Before training the model, let’s test our predictions on the two students whose admission results we want to know.

values_test=[[0.8,0.7,0.7],[0.4,0.5,0.9]]
for value in values_test:
  x0,x1,x2=value
  pred = model(x0, x1, x2)
  print("L'élève avec Examen = "+str(x0)+ ", Moyenne = "+str(x1)+" et Motivation = "+str(x2)+ " a "+str(round(pred*100)) + "% de chance d'être admis")
L'élève avec Examen = 0.8, Moyenne = 0.7 et Motivation = 0.7 a 60% de chance d'être admis
L'élève avec Examen = 0.4, Moyenne = 0.5 et Motivation = 0.9 a 59% de chance d'être admis

We can see that the model is very uncertain and gives random probabilities, which is logical since its weights are initialized randomly.

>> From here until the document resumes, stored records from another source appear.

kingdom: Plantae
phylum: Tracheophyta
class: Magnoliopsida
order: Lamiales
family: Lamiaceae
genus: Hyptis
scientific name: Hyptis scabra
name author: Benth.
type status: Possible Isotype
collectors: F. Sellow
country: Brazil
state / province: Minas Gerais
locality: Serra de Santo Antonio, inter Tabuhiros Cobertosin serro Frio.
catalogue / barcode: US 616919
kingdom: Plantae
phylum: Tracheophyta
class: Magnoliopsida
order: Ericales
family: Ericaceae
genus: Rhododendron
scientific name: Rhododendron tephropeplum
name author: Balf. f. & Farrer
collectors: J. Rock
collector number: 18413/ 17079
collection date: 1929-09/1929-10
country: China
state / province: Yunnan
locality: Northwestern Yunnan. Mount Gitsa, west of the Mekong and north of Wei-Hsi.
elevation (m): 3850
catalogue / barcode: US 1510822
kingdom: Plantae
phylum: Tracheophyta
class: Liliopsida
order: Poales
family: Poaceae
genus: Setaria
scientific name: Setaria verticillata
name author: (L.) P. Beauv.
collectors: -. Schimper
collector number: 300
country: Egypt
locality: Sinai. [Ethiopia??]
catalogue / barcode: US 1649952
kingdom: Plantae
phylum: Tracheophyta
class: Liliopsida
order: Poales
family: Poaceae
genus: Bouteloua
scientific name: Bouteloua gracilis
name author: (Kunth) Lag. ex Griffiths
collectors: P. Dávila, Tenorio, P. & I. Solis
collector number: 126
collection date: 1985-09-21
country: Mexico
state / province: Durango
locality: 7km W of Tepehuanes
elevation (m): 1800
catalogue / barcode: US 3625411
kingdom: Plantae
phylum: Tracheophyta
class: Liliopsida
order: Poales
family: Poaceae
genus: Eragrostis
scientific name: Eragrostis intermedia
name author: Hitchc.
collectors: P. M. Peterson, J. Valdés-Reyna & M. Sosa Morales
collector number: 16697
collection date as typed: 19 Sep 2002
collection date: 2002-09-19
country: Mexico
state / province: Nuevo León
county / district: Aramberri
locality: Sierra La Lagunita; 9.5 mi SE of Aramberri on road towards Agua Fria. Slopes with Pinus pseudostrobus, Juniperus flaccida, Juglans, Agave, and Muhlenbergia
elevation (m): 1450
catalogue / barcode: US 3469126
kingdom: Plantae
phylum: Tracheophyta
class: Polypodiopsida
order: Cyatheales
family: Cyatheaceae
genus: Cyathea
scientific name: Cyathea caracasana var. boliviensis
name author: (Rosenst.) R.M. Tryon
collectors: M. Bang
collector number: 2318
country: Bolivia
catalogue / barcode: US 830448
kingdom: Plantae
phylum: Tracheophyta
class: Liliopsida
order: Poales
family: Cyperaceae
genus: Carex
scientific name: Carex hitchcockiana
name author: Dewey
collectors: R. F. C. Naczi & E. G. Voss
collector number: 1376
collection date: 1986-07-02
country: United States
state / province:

Now, let’s train the model on our training data.

# Entraînement
for epoch in range(epochs):
  # Mise à jour des poids pour chaque exemple
  total_loss = 0
  for (x0, x1, x2), y_true in zip(values_train, labels_train):
    pred = model(x0, x1, x2)
    update_weights(model,pred, x0, x1, x2, y_true, learning_rate)
    total_loss += loss(y_true, pred)

  avg_loss = total_loss / len(labels_train)
  
  # Affichage de la perte pour suivre la progression de l'entraînement
  if ((epoch + 1) % 5000 == 0) or (epoch==0):
    print(f"Epoch {epoch + 1}/{epochs}, Loss: {avg_loss}")
Epoch 1/40000, Loss: 0.01468091027998586
Epoch 5000/40000, Loss: 0.013032955086147595
Epoch 10000/40000, Loss: 0.011715352279809266
Epoch 15000/40000, Loss: 0.010638348324912276
Epoch 20000/40000, Loss: 0.009741762611763436
Epoch 25000/40000, Loss: 0.008983896958517028
Epoch 30000/40000, Loss: 0.008334957514714105
Epoch 35000/40000, Loss: 0.007773096000082178
Epoch 40000/40000, Loss: 0.007281930357182074
print(model.w0, model.w1, model.w2, model.b)

for value in values_test:
  x0,x1,x2=value
  pred = model(x0, x1, x2)
  print("L'élève avec Examen = "+str(x0)+ ", Moyenne = "+str(x1)+" et Motivation = "+str(x2)+ " a "+str(round(pred*100)) + "% de chance d'être admis")
19.464301071981186 -3.27230109363944 -8.244865180820856 -4.903197398150705
L'élève avec Examen = 0.8, Moyenne = 0.7 et Motivation = 0.7 a 93% de chance d'être admis
L'élève avec Examen = 0.4, Moyenne = 0.5 et Motivation = 0.9 a 0% de chance d'être admis

As we can see, our model is now much more confident in its predictions and gives us predictions consistent with the training data.